Malgré tout, il apparaît que la FIA dispose, à compter de la date du 1er mars de l’année précédente d’un championnat (1er mars 2015 pour la saison 2016), de la possibilité exclusive de modifier le Règlement Technique dudit championnat pour des raisons de sécurité avec effet immédiat. C’est donc là votre chance d’éviter des discussions stériles avec des acteurs pour lesquels la sécurité n’est pas réellement le cheval de bataille qu’elle devrait être : il vous suffit d’avertir les équipes dès à présent, afin que chacun puisse s’y préparer convenablement, qu’au 1er mars prochain, vous ferez jouer ce droit pour changer comme il le faudra la réglementation 2016, à défaut de délais suffisants pour celle de 2015.

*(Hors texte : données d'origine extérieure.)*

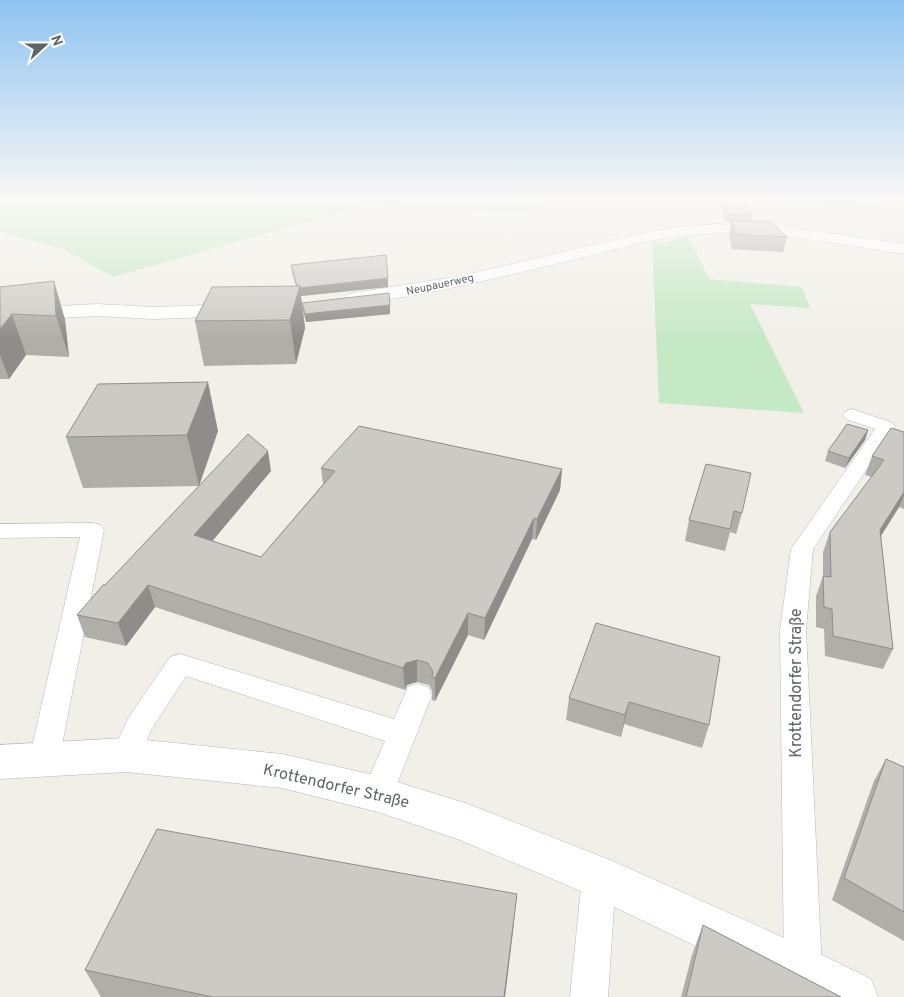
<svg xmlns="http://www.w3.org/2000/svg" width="904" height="997" font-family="Overpass,sans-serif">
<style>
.green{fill:#c5e8c5}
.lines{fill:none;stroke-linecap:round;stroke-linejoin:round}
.lane-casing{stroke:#b5b8bc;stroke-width:1}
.street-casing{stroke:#b5b8bc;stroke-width:1}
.lane{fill:#fff;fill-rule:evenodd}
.street{fill:#fff;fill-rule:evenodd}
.wall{fill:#afaea9}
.shaded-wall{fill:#8f8d8a}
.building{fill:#cccac5;stroke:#8f8d8a}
.labels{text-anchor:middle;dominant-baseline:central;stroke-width:4;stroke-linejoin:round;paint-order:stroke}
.far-street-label{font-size:11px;fill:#5f6368;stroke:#fff}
.near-street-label{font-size:16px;fill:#5f6368;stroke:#fff}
</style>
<rect width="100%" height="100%" fill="#f1efe8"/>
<!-- green -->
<path class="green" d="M 0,199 L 567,199 L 525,213 L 364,206 L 113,277 L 63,249 L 0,232 Z
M 761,199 L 889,199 L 882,208 L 783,206 Z
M 689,237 L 709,279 L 802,287 L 810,308 L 750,304 L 804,413 L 659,403 L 652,245 Z"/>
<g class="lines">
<defs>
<path id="lane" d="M 852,409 L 893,423 L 895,427 L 813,549 L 806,630 L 822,971 L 816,984 L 803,990 L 790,984 L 784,971 L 780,630 L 791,549 L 875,429 L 846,419 L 843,415 L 846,411 Z
M 93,523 L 101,525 L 104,530 L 59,760 L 55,769 L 44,773 L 33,769 L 29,760 L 80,537 L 0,538 L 0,524 Z
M 180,654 L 394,719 L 408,687 L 418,684 L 428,687 L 432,695 L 389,804 L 378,808 L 367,804 L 362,794 L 385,741 L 186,676 L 151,730 L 137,764 L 126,768 L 115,764 L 111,755 L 129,717 L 170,657 Z
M 599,860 L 611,865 L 616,877 L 608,997 L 570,997 L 582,877 L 587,865 Z"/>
<path id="street" d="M 717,224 L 797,228 L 904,244 L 904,254 C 833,243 762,228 690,235 C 647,239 606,252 564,262 C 494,279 425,295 353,305 L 346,303 L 344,299 L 346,295 L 353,293 L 461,276 L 644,233 L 675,227 Z
M 97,304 L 154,307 L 235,304 L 242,306 L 245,310 L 242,314 L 235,316 L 154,319 L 97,316 L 40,319 L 0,325 L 0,313 L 40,307 Z
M 126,738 L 282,754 L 378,776 L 468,804 L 615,862 L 820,954 L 871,979 L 878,997 L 802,997 L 583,892 L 460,840 L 378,812 L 282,788 L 126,772 L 0,779 L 0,745 Z"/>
</defs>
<!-- lane casing -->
<use href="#lane" class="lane-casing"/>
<!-- street casing -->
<use href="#street" class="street-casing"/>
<!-- lane -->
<use href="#lane" class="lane"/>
<!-- street -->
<use href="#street" class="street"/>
</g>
<!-- wall -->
<path class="wall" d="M 720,199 L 738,199 L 753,214 L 751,221 L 787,237 L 783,252 L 732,249 L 729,236 L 731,222 L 725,222 Z
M 291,265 L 388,287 L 301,296 L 305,328 L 296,364 L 204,366 L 195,321 L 296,286 L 292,273 Z
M 54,281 L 65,320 L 69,357 L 26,355 L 9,379 L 0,379 L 0,285 L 1,287 Z
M 302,303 L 390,314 L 306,322 L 303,312 Z
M 868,430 L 865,440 L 845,468 L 825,461 L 828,451 Z
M 218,431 L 199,486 L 83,488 L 66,437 Z
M 904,432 L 904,509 L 899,507 L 881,536 L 893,649 L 883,669 L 825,656 L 824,629 L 816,627 L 816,596 L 823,576 L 823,552 L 830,532 L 872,477 L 865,475 L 872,456 Z
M 706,464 L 742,513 L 736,534 L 730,532 L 725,551 L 685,541 L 689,520 Z
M 321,468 L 562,469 L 560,490 L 536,540 L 532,539 L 484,640 L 468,635 L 435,701 L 432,700 L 432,691 L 429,685 L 417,682 L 407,685 L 405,690 L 155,607 L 126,646 L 85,637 L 77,615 L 105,585 L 271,471 L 212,541 L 261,557 L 323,484 Z
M 720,657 L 709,725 L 702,748 L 624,724 L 621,737 L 566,720 L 569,698 Z
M 886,759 L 904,767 L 904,941 L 832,900 L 874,781 Z
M 514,924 L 505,997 L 101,997 L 85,970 Z
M 703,925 L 841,997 L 681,997 L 692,955 Z"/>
<!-- shaded-wall -->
<path class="shaded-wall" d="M 388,278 L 388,287 L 301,296 L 305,328 L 296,364 L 290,320 L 298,288 Z
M 54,281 L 65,320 L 69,357 L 56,316 Z
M 390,305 L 390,314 L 306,322 L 305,314 Z
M 12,314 L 26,355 L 9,379 L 0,355 L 0,329 Z
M 208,382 L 218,431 L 199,486 L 187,435 Z
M 868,430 L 865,440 L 845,468 L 849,458 Z
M 268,451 L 271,471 L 199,557 L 194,535 Z
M 562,469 L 560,490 L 536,540 L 537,519 Z
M 904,492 L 904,495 L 899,507 L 872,550 L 880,530 Z
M 534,518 L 532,539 L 484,640 L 485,618 Z
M 148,585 L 155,607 L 126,646 L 118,623 Z
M 468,613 L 468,635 L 435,701 L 435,678 Z
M 417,660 L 417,682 L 407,685 L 405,690 L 403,668 L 406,663 Z
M 629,702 L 624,724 L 621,737 L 625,715 Z
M 517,894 L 505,997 L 504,997 Z"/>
<!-- building -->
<path class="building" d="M 723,199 L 738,199 L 753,214 L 727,215 Z
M 732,221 L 770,221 L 787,237 L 735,234 Z
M 386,255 L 388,278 L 300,288 L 300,286 L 297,286 L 291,265 Z
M 54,281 L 56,316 L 12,314 L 0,329 L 0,287 Z
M 300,286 L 290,320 L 195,321 L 212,287 Z
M 389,293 L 390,305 L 305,314 L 302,303 Z
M 208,382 L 187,435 L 66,437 L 98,384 Z
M 847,424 L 868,430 L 849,458 L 828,451 Z
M 359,426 L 562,469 L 537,519 L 534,518 L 485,618 L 468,613 L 435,678 L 432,677 L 433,672 L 428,663 L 417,660 L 406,663 L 403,668 L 148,585 L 118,623 L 77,615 L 103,585 L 105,585 L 248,434 L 268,451 L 194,535 L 261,557 L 335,471 L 321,468 Z
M 891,428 L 904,432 L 904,492 L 880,530 L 893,649 L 833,636 L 832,609 L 824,607 L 823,576 L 831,577 L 830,532 L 884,460 L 872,456 Z
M 706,464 L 751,473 L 742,513 L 734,511 L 730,529 L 689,520 Z
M 596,623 L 720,657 L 709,725 L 629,702 L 625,715 L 569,698 Z
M 886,759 L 904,767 L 904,912 L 844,878 Z
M 157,829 L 517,894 L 504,997 L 213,997 L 85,970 Z
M 703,925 L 841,997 L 686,997 Z"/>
<!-- sky -->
<linearGradient id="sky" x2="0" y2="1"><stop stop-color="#8fc3f1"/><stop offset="0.59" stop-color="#f9f8f5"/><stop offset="1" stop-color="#f9f8f5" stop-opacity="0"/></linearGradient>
<rect width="904" height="339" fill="url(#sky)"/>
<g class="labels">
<!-- far-street labels -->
<g class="far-street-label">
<text transform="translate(440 285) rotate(-12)">Neupauerweg</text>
</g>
<!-- near-street labels -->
<g class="near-street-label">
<text transform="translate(797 683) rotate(-90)">Krottendorfer Straße</text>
<text transform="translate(336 787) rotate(13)">Krottendorfer Straße</text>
</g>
</g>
<!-- north arrow -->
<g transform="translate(45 45) rotate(69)" stroke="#ffffff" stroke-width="4" paint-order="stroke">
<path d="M0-4L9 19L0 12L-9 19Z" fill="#5f6368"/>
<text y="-8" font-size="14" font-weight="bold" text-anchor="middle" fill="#5f6368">N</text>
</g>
</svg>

Cela nécessitera pour vous, j’en conviens, un grand élan de volonté pour imposer en force des changements, qui, connaissant votre goût pour la discussion sereine et le consensus, ne vous correspondent pas de prime abord. Mais la sécurité des pilotes, des commissaires et des spectateurs mérite de votre part ce si petit sacrifice en comparaison des vies que ces changements seraient à même de sauver. Pour que nous tendions à ce que seules la fatalité et la plus pure malchance soient à même de prendre la vie d’un acteur du sport automobile.

Vous remerciant de votre attention, je vous prie de bien vouloir accepter, Monsieur le Président de la FIA, mes salutations distinguées.

Marc DE LIMA LUCIO

Une version papier de ce courrier a été postée ce mercredi 22 octobre à l’attention du Président de la FIA, 8, Place de la Concorde, 75008 Paris.